I don't know if the rest of the world realizes this, but Southern California is on fire again. The so-called "Station Fire" has burned over 120,000 acres and fifty structures. That's almost 200 square miles. There are fires burning in Azusa Canyon, Yucaipa and in the San Jacinto Mountains. And it's not even fire season yet; the notorious Santa Ana winds haven't yet reared their ugly head. I fear things are going to get even nastier than usual this year. This is supposed to be an El Nino year -- mudslides are sure to follow. And we're over-due for a quake on the San Andreas. The four horsemen are at our door.

Why are hot dogs sold in packs of ten, but hot dog buns in packs of eight? You have to buy four packs of hot dogs and five packs of buns to make it work. And then some eight-year old eats a hot dog without a bun and ruins the whole dichotomy.

Why do people feel they have to come to a complete stop to make a right turn? And why do they have to do it from the middle of the street? Why can't any one figure out how a four-way stop works? Driving is not rocket science, people.

Orange County just spent six months putting in a right turn lane at the intersection of Rose and Imperial Highway. A month later they've torn up Imperial to resurface. Couldn't they have done all this at once? Our taxpayer dollars at work.

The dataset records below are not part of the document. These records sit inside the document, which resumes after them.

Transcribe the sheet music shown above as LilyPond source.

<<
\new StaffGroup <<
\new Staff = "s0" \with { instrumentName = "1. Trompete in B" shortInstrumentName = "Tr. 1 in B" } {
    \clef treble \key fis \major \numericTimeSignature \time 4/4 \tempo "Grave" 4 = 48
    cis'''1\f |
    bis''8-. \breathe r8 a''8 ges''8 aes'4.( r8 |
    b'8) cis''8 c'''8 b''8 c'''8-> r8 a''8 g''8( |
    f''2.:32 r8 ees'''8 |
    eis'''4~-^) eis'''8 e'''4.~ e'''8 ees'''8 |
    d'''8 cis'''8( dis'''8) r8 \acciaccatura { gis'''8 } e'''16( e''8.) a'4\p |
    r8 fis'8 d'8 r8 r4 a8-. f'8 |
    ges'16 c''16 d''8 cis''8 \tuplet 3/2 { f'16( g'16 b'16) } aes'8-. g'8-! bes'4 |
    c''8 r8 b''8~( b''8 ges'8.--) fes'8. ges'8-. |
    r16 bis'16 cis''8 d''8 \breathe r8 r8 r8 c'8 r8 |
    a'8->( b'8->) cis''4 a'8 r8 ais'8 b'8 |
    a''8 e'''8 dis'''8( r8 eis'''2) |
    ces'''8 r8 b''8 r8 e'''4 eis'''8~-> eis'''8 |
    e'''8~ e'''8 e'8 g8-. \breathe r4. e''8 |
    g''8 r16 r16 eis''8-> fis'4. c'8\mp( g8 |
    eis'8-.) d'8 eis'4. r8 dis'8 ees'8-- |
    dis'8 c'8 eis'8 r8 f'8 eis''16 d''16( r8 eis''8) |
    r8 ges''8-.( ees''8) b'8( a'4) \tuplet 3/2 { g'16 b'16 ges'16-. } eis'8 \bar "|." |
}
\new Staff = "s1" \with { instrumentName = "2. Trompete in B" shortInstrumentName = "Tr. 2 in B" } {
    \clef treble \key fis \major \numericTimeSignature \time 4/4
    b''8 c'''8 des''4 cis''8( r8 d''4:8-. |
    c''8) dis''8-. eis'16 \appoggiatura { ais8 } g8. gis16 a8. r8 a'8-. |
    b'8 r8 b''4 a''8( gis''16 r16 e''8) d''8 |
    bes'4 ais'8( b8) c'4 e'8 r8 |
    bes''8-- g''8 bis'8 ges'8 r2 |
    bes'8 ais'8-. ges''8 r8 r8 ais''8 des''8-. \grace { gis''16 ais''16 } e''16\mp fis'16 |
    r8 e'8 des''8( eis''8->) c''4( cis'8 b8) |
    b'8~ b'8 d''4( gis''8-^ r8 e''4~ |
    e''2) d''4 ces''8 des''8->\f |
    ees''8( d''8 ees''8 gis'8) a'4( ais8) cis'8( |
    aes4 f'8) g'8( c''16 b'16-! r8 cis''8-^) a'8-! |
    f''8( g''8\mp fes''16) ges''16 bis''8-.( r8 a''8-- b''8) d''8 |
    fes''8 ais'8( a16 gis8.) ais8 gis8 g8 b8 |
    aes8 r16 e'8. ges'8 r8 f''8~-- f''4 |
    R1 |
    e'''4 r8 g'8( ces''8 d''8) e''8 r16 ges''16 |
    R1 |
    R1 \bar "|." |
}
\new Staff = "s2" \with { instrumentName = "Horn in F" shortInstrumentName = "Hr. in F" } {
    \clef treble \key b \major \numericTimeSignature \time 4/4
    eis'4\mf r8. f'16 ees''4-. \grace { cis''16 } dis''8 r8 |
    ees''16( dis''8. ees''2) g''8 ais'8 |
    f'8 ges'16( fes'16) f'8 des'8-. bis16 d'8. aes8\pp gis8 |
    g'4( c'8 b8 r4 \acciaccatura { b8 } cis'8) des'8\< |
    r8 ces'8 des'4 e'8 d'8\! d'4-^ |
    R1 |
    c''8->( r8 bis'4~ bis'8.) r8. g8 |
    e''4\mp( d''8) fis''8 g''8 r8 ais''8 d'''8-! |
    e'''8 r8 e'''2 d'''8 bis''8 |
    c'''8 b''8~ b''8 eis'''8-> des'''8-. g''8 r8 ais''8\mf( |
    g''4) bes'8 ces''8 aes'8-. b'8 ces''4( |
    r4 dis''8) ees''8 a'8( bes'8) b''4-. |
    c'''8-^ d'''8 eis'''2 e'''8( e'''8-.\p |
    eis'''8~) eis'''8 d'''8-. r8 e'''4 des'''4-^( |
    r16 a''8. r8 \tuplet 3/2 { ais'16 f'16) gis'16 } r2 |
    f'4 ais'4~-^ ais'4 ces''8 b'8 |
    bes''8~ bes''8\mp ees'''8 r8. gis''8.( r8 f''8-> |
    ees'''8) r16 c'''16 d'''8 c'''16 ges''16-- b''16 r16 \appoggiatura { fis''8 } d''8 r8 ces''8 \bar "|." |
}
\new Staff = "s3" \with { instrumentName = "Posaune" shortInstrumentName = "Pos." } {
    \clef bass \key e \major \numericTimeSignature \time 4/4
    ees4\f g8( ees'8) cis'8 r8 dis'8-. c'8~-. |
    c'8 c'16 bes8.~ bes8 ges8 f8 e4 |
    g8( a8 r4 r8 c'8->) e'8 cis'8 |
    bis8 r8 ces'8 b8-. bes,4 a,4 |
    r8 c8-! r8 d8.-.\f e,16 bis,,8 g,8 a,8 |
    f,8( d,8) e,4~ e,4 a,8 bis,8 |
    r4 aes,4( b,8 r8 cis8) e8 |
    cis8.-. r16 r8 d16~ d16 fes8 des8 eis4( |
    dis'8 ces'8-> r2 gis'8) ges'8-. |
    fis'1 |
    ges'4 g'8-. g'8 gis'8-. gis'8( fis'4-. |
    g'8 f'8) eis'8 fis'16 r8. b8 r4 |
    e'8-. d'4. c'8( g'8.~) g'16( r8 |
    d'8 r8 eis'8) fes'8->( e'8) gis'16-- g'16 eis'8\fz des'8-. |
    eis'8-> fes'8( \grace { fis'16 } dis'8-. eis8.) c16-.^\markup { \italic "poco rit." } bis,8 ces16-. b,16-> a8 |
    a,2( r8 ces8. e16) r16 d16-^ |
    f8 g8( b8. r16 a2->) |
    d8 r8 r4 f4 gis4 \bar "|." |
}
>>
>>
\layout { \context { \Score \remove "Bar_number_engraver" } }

While I'm at it, the City of La Habra spent eight months putting in a bus stop and fancy crosswalks at the intersection of La Habra and Harbor. The fancy crosswalks are about six inches above the roadway -- they "improved" things by putting speed bumps in a perfectly good intersection. If I'm ever elected God I'll immediately put an end to such "civic improvements."

Former beauty queen Carrie Prejean has sued Miss California officials for libel. Seems she won't be able to testify at the trial because her foot is so firmly planted in her mouth. Will somebody please make this woman go away?